■ **ASSIGNED TASK A**:
In the Hive connection post, rewrite the part between "Here’s how I" and "the JDBC Parameters.", inclusive, changing "DB Connector" to "Database Connector".
■ **ASSIGNED TASK B**:
In the Hive connection post, which two options were added to the JDBC Parameters?

■ **STUDY TEXT**:
■ ■ ■ ■ ■

Hive/DB Connector - Hive HA connection with multiple zookeepers

I want to connect to an Apache Hive HA configuration using either a Hive Connector node or a DB Connector node.

How can I make the connection, any help would be appreciated.

Here’s how I set it up. (DB Connector)


I created a Database URL using the DB Connector node and added the serviceDiscoveryMode and zookeeperNamespace options to the JDBC Parameters.

The error message displayed in the KNIME console is shown below.

ERROR DB Connector 3:84 Execute failed: ‘com.google.common.util.concurrent.ListeningExecutorService com.google.common.util.concurrent.MoreExecutors.sameThreadExecutor()’

If you additionally download the Cloudera Hive Driver Jar(ClouderaHiveJDBC41-2.6.21.1025 and ClouderaHiveJDBC42-2.6.21.1025), register it in Preferences, and test it,



The error message displayed in the KNIME console is shown below.

■ ■ ■ ■ ■

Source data
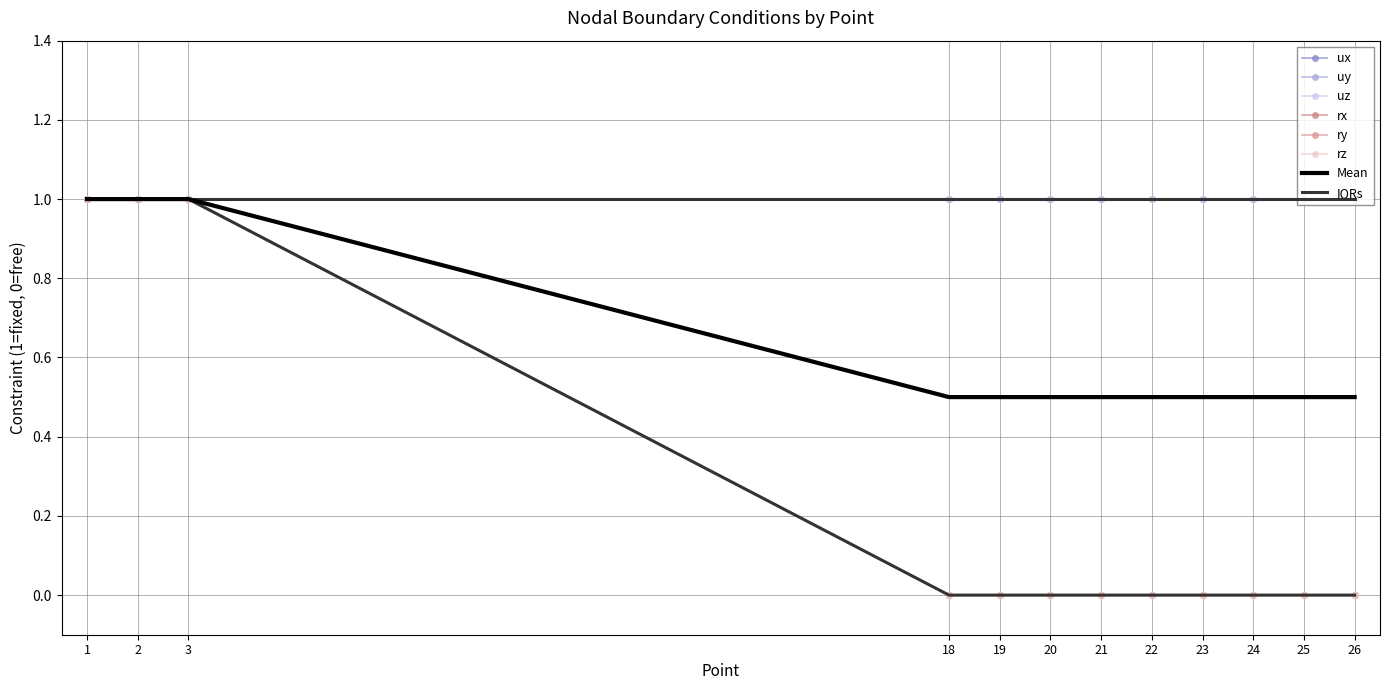

How many lines are shown in the chart?

3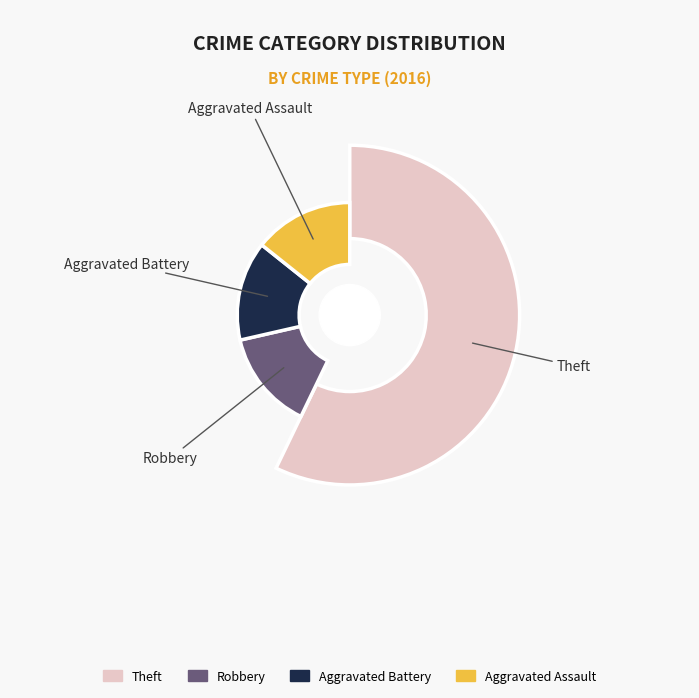

Rank the categories by value from lowest to highest.

Aggravated Assault, Aggravated Battery, Robbery, Theft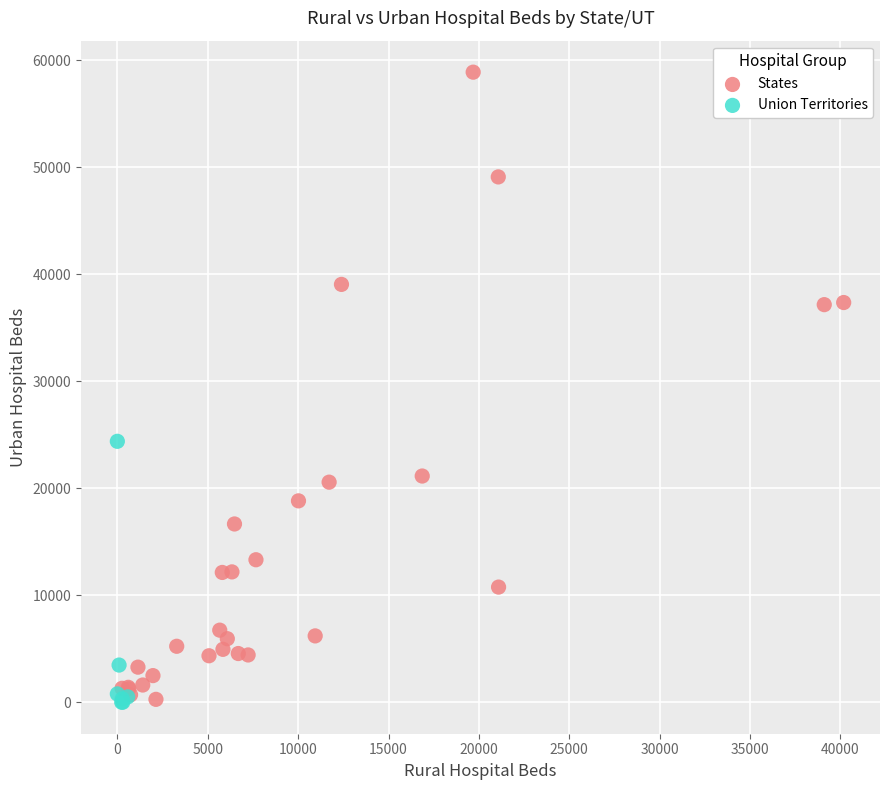

Which series contains the highest Y value?

States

■ ■ ■ ■ ■

■ **WORKED SOLUTION A**:
Here’s how I set it up. (Database Connector)


I created a Database URL using the Database Connector node and added the serviceDiscoveryMode and zookeeperNamespace options to the JDBC Parameters.

■ **WORKED SOLUTION B**:
serviceDiscoveryMode and zookeeperNamespace